[Opening DATA SECTION section]

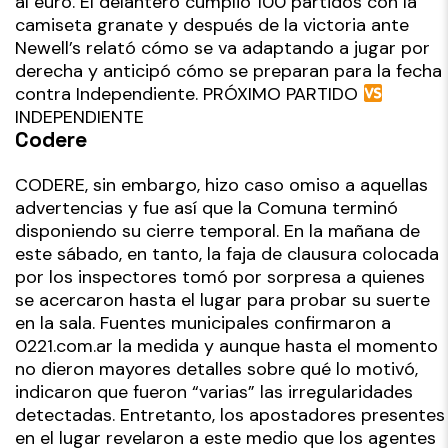
al euro. El delantero cumplió 100 partidos con la
camiseta granate y después de la victoria ante
Newell’s relató cómo se va adaptando a jugar por
derecha y anticipó cómo se preparan para la fecha
contra Independiente. PRÓXIMO PARTIDO
INDEPENDIENTE
Codere
CODERE, sin embargo, hizo caso omiso a aquellas
advertencias y fue así que la Comuna terminó
disponiendo su cierre temporal. En la mañana de
este sábado, en tanto, la faja de clausura colocada
por los inspectores tomó por sorpresa a quienes
se acercaron hasta el lugar para probar su suerte
en la sala. Fuentes municipales confirmaron a
0221.com.ar la medida y aunque hasta el momento
no dieron mayores detalles sobre qué lo motivó,
indicaron que fueron “varias” las irregularidades
detectadas. Entretanto, los apostadores presentes
en el lugar revelaron a este medio que los agentes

[Closing DATA SECTION section]

TASK
Copy the text of the material above line for line, leaving the picture out of your answer.

EXERCISE SOLUTION
al euro. El delantero cumplió 100 partidos con la
camiseta granate y después de la victoria ante
Newell’s relató cómo se va adaptando a jugar por
derecha y anticipó cómo se preparan para la fecha
contra Independiente. PRÓXIMO PARTIDO
INDEPENDIENTE
Codere
CODERE, sin embargo, hizo caso omiso a aquellas
advertencias y fue así que la Comuna terminó
disponiendo su cierre temporal. En la mañana de
este sábado, en tanto, la faja de clausura colocada
por los inspectores tomó por sorpresa a quienes
se acercaron hasta el lugar para probar su suerte
en la sala. Fuentes municipales confirmaron a
0221.com.ar la medida y aunque hasta el momento
no dieron mayores detalles sobre qué lo motivó,
indicaron que fueron “varias” las irregularidades
detectadas. Entretanto, los apostadores presentes
en el lugar revelaron a este medio que los agentes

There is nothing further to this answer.